Department of Molecular Medicine and Surgery, Karolinska Institutet, Stockholm, Sweden; Department of Neuropaediatrics, Astrid Lindgren Children's Hospital, Karolinska University Hospital, Stockholm, Sweden.
Department of Neuroradiology, Karolinska University Hospital, Stockholm, Sweden; Department of Paediatric Radiology, Karolinska University Hospital, Stockholm, Sweden.
Eur J Paediatr Neurol. 2021 Jan;30:71-81. doi: 10.1016/j.ejpn.2020.12.011. Epub 2021 Jan 8.
Lissencephaly is a rare malformation of cortical development due to abnormal transmantle migration resulting in absent or reduced gyration. The lissencephaly spectrum consists of agyria, pachygyria and subcortical band heterotopia. In this study we compared genetic aetiology, neuroradiology, clinical phenotype and response to antiepileptic drugs in patients with epilepsy and lissencephaly spectrum malformations.

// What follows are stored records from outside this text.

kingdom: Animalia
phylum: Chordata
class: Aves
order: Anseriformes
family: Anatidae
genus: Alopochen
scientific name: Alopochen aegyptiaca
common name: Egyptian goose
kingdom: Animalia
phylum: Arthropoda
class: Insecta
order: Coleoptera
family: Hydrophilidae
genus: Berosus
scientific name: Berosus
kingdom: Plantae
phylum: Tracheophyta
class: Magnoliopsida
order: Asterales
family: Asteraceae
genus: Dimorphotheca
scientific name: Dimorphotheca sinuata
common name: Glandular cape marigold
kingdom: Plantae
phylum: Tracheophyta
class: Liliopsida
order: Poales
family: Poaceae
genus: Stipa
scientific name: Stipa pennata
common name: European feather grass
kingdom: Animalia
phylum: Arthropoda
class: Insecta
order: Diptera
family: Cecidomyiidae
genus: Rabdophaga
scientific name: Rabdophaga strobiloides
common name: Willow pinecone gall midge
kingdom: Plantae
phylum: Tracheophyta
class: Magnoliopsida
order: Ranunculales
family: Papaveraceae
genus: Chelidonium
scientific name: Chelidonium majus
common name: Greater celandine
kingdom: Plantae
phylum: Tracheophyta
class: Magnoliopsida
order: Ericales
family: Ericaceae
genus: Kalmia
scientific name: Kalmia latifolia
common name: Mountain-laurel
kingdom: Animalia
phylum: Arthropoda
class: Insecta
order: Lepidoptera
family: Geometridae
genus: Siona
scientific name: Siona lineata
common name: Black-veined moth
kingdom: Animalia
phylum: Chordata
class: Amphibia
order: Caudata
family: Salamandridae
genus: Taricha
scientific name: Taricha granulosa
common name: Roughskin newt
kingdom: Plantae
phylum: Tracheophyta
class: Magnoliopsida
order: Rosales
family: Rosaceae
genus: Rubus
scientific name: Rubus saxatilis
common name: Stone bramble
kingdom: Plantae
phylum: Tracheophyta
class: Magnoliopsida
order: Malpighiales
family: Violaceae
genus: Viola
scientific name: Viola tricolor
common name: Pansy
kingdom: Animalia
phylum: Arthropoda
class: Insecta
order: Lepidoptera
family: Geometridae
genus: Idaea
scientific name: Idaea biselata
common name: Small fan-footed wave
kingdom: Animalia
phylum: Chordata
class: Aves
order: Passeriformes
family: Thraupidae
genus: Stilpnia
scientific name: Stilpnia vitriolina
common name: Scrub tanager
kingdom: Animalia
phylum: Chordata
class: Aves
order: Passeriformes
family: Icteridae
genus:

The study group consisted of 20 patients - 13 males and 7 females, aged 18 months to 21 years at the time of data collection. Genetic testing was performed by oligonucleotide array comparative genomic hybridization (microarray), multiplex ligation-dependent probe amplification (MLPA), targeted gene panels and whole exome/genome sequencing. All neuroradiological investigations were re-evaluated and the malformations were classified by the same neuroradiologist. Clinical features and response to anti-epileptic drugs (AEDs) were evaluated by retrospective review of medical records.
In eleven patients (55%) mutations in PAFAH1B1 (LIS1) or variable microdeletions of 17p13.3 including the PAFAH1B1 gene were detected. Four patients (20%) had tubulin encoding gene mutations (TUBA1A, TUBG1 and TUBGCP6). Mutations in DCX, DYNC1H1, ADGRG1 and WDR62 were identified in single patients. In one patient, a possibly pathogenic intragenic deletion in TRIO was detected. A clear radiologic distinction could be made between tubulinopathies and PAFAH1B1 related lissencephaly. The majority of the patients had therapy resistant epilepsy and epileptic spasms was the most prominent seizure type. The best therapeutic response to seizure control in our cohort was obtained by the ketogenic diet, vigabatrin, clobazam, phenobarbital and valproate.
The most common genetic aetiologies in our cohort of 20 individuals with epilepsy and lissencephaly spectrum were intragenic deletions or single nucleotide mutations in PAFAH1B1 or larger deletions in 17p13.3, encompassing PAFAH1B1, followed by mutations in tubulin encoding genes. Radiological findings could reliably predict molecular results only in agyria with a posterior to anterior gradient. Radiological and molecular findings did not correlate consistently with severity of clinical outcome or therapeutic response.
无脑回畸形是一种罕见的皮质发育畸形,由于异常的跨膜迁移导致脑回缺失或减少。无脑回畸形谱包括无脑回、巨脑回和皮质下带状异位。本研究比较了癫痫伴无脑回畸形患者的遗传病因、神经影像学、临床表型和抗癫痫药物反应。
研究组包括 20 名患者,男性 13 名,女性 7 名,在数据收集时年龄为 18 个月至 21 岁。遗传检测采用寡核苷酸阵列比较基因组杂交(微阵列)、多重连接依赖性探针扩增(MLPA)、靶向基因panel 和全外显子/基因组测序。所有神经影像学检查均重新评估,由同一名神经放射科医生对畸形进行分类。通过回顾病历评估临床特征和抗癫痫药物(AEDs)反应。
在 11 名患者(55%)中检测到 PAFAH1B1(LIS1)基因突变或 17p13.3 可变微缺失,包括 PAFAH1B1 基因。4 名患者(20%)存在微管蛋白编码基因突变(TUBA1A、TUBG1 和 TUBGCP6)。在单名患者中检测到 DCX、DYNC1H1、ADGRG1 和 WDR62 基因突变。在一名患者中,检测到 TRIO 中可能存在的内含子缺失。在 tubulinopathy 和 PAFAH1B1 相关无脑回畸形之间可以做出明确的影像学区分。大多数患者癫痫耐药,癫痫痉挛是最常见的发作类型。在我们的队列中,酮饮食、vigabatrin、氯巴占、苯巴比妥和丙戊酸钠对控制癫痫发作的治疗效果最好。
在我们的 20 名癫痫伴无脑回畸形患者队列中,最常见的遗传病因是 PAFAH1B1 基因的内含子缺失或单核苷酸突变,或更大的 17p13.3 缺失,包括 PAFAH1B1,其次是微管蛋白编码基因突变。影像学发现仅能可靠地预测无脑回的分子结果,且存在从前向后的梯度。影像学和分子发现与临床结局严重程度或治疗反应不一致。